Required actions:
1. Retype the Fetch Salesforce Data documentation between "Fetch Salesforce Data runs" and "directly to Salesforce.", inclusive.
2. Summarize the Fetch Salesforce Data documentation in two sentences.
3. Carry on the Fetch Salesforce Data documentation from its last line.

Exercise text:
Fetch Salesforce Data
Query Salesforce records with SOQL and pull the results into a Multi FileFeed.
Fetch Salesforce Data runs a SOQL query against your Salesforce org using the Bulk API 2.0 and brings the results into your Multi FileFeed (MFF) as a CSV file. Use it to source records like Accounts, Contacts, or custom objects directly from Salesforce.
Availability: Beta. Requires the
WorkflowsSalesforceDataFetchfeature. Contact your OneSchema support representative if you do not see this transform.
What it does
- Input: source (no upstream input). This transform starts an MFF branch by connecting directly to Salesforce.
- Output: a CSV file containing the rows returned by your SOQL query.
- The transform runs your query through Salesforce's Bulk API 2.0, which is designed for retrieving large record sets efficiently, and emits the results as a CSV file.
When to use it
- You need a snapshot of Salesforce records — like all Opportunities closed this quarter — as a file.

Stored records
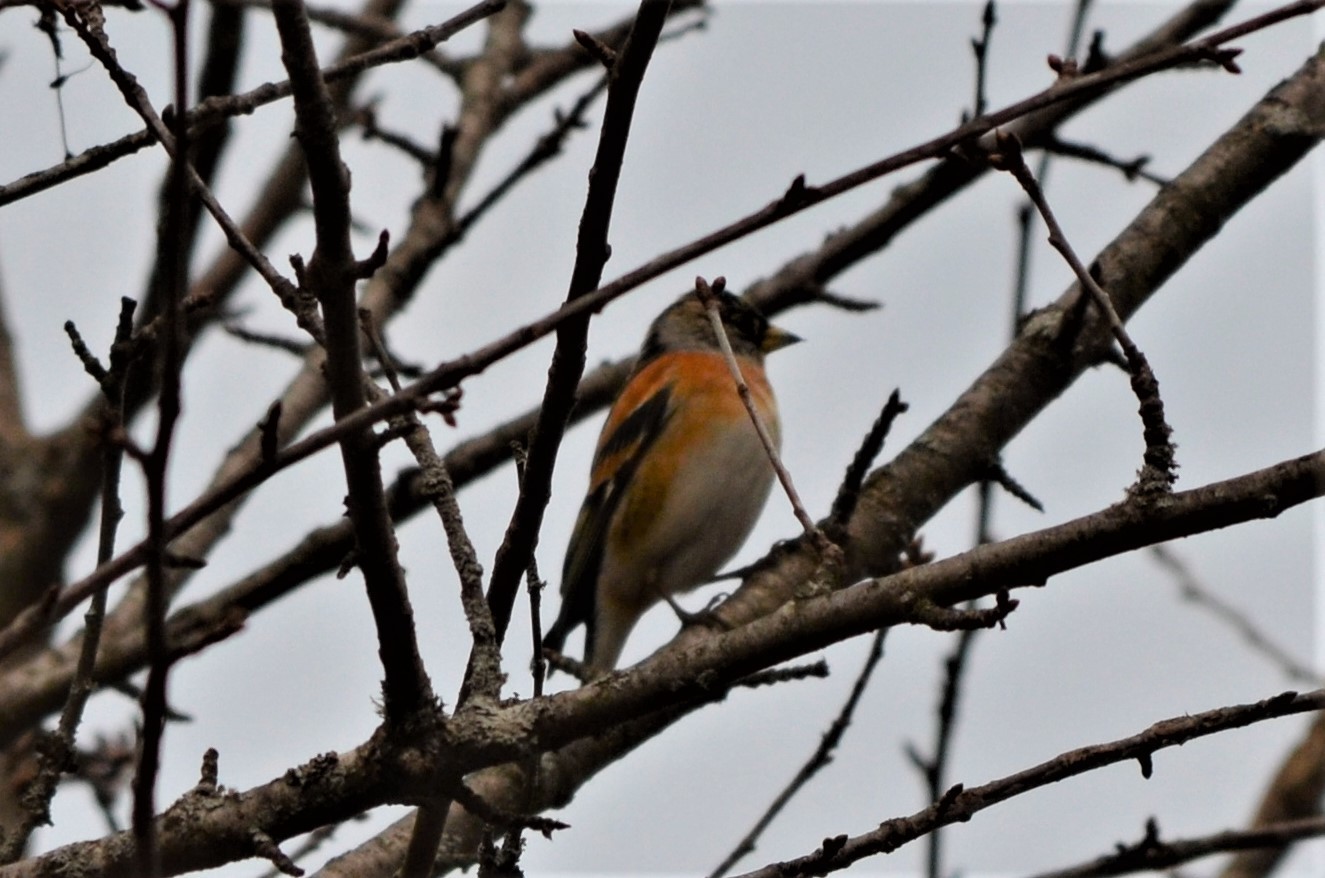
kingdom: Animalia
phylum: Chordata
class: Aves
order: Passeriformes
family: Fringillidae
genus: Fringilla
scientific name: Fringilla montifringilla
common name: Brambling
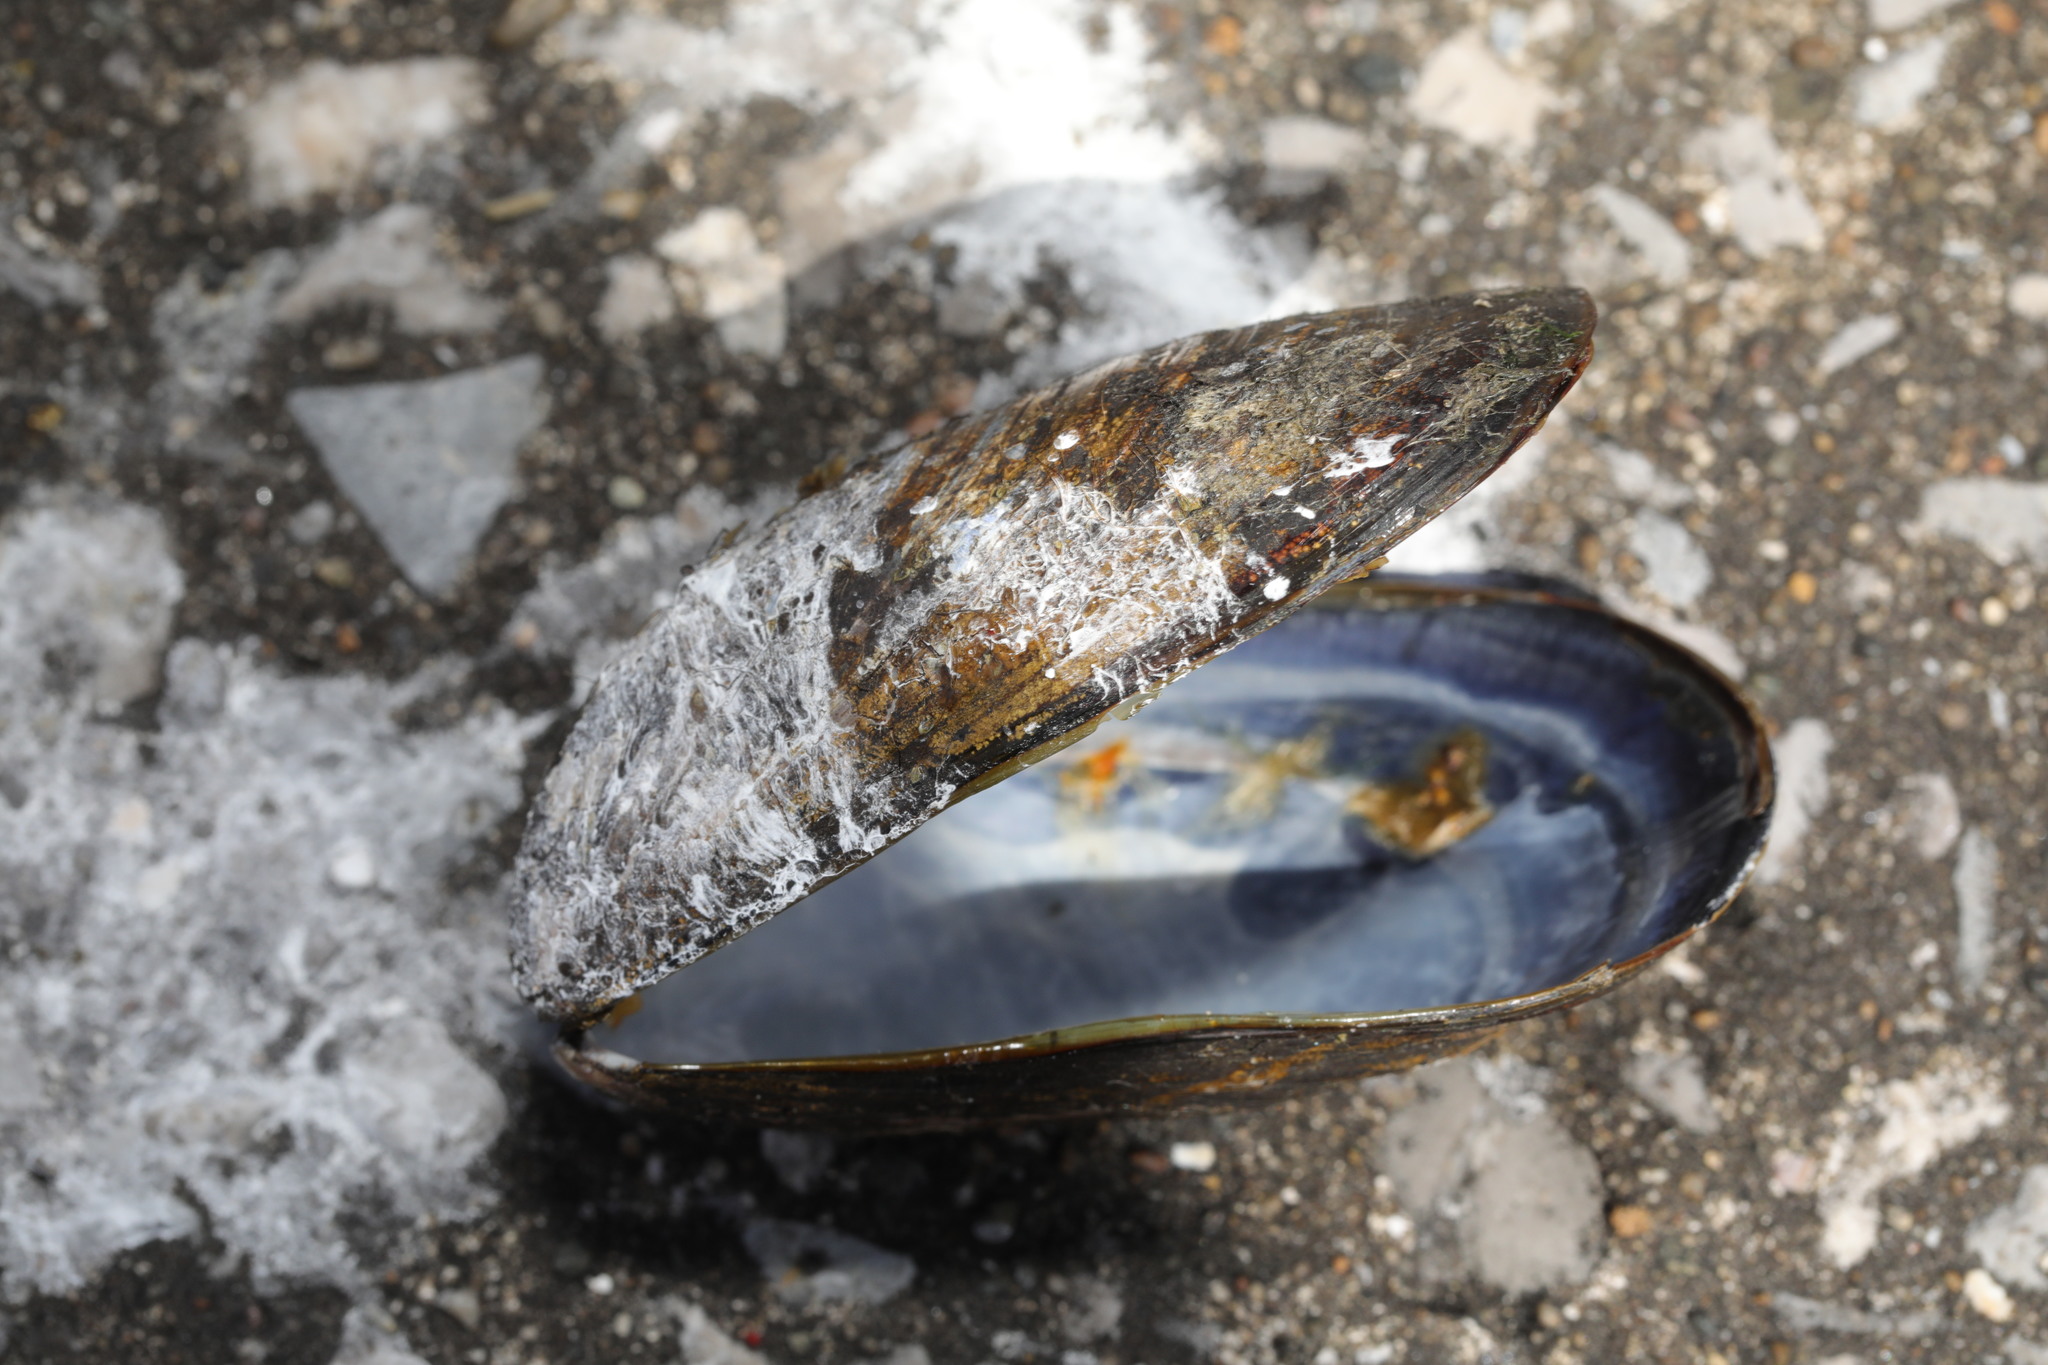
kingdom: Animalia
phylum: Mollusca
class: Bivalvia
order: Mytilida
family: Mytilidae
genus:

Answers for each item:
1.
Fetch Salesforce Data runs a SOQL query against your Salesforce org using the Bulk API 2.0 and brings the results into your Multi FileFeed (MFF) as a CSV file. Use it to source records like Accounts, Contacts, or custom objects directly from Salesforce.
Availability: Beta. Requires the
WorkflowsSalesforceDataFetchfeature. Contact your OneSchema support representative if you do not see this transform.
What it does
- Input: source (no upstream input). This transform starts an MFF branch by connecting directly to Salesforce.

2. Fetch Salesforce Data runs a SOQL query against a Salesforce org through the Bulk API 2.0 and brings the results into a Multi FileFeed as a CSV file. It is a beta transform that starts an MFF branch with no upstream input and requires the WorkflowsSalesforceDataFetch feature.

3.
- You want to combine Salesforce data with files from other sources in the same MFF, such as a data warehouse export.
- You're building an MFF that syncs Salesforce data out to another system on a schedule.
How to configure it
In the MFF builder, add a Fetch Salesforce Data node as a source at the start of your MFF.
Settings
| Setting | Description | Default |
|---|---|---|
| SOQL query | The SOQL query to run, for example SELECT Id, Name, Email FROM Contact. | Empty |
| Include deleted records | When enabled, the query includes records in the Recycle Bin. | Off |
| Output mode | Controls how query results are structured in the output file. | Empty |
| Salesforce account | The connected Salesforce credential to use for the query. | None selected |
Configuration tips
- Test your SOQL query in Salesforce's Query Editor or Developer Console before pasting it into this node.
- Select only the fields you need; querying every field on a large object slows down the fetch and produces a wider file than necessary.
Example
Setup
Query: SELECT Id, Name, Email, AccountId FROM Contact WHERE CreatedDate = THIS_MONTH
Output
A CSV file with one row per matching Contact and columns Id, Name, Email, AccountId.
Troubleshooting
Query errors
- Check the SOQL syntax; unsupported functions or malformed field names are the most common cause of failures.
- Confirm the connected Salesforce account has field-level access to every field in the query.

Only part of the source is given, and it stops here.